Page-level text extractions
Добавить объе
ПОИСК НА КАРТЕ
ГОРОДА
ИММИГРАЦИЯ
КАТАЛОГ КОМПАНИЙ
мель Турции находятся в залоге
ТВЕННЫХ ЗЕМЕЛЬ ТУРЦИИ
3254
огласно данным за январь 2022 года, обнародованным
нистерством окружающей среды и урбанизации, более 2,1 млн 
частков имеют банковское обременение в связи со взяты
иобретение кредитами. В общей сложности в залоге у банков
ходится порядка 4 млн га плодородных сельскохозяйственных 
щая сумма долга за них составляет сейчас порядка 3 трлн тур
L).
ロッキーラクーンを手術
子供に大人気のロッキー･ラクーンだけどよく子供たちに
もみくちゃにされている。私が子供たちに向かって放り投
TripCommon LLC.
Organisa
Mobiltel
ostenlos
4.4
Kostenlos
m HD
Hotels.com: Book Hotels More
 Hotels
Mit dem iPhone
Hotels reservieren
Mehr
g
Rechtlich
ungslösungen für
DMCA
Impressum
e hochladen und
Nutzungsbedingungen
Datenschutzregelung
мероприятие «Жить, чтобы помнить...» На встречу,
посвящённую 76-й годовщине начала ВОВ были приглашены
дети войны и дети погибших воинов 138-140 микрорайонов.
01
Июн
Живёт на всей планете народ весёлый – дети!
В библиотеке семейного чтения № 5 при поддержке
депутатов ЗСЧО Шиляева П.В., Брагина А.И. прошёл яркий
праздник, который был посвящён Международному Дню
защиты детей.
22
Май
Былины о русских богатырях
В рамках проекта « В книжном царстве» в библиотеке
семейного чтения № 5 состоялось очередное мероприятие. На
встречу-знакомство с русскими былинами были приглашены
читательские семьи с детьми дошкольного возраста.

• **TO DO**
Give back the whole of the data above, exactly as written.

• **SOLUTION**
Добавить объе
ПОИСК НА КАРТЕ
ГОРОДА
ИММИГРАЦИЯ
КАТАЛОГ КОМПАНИЙ
мель Турции находятся в залоге
ТВЕННЫХ ЗЕМЕЛЬ ТУРЦИИ
3254
огласно данным за январь 2022 года, обнародованным
нистерством окружающей среды и урбанизации, более 2,1 млн 
частков имеют банковское обременение в связи со взяты
иобретение кредитами. В общей сложности в залоге у банков
ходится порядка 4 млн га плодородных сельскохозяйственных 
щая сумма долга за них составляет сейчас порядка 3 трлн тур
L).
ロッキーラクーンを手術
子供に大人気のロッキー･ラクーンだけどよく子供たちに
もみくちゃにされている。私が子供たちに向かって放り投
TripCommon LLC.
Organisa
Mobiltel
ostenlos
4.4
Kostenlos
m HD
Hotels.com: Book Hotels More
 Hotels
Mit dem iPhone
Hotels reservieren
Mehr
g
Rechtlich
ungslösungen für
DMCA
Impressum
e hochladen und
Nutzungsbedingungen
Datenschutzregelung
мероприятие «Жить, чтобы помнить...» На встречу,
посвящённую 76-й годовщине начала ВОВ были приглашены
дети войны и дети погибших воинов 138-140 микрорайонов.
01
Июн
Живёт на всей планете народ весёлый – дети!
В библиотеке семейного чтения № 5 при поддержке
депутатов ЗСЧО Шиляева П.В., Брагина А.И. прошёл яркий
праздник, который был посвящён Международному Дню
защиты детей.
22
Май
Былины о русских богатырях
В рамках проекта « В книжном царстве» в библиотеке
семейного чтения № 5 состоялось очередное мероприятие. На
встречу-знакомство с русскими былинами были приглашены
читательские семьи с детьми дошкольного возраста.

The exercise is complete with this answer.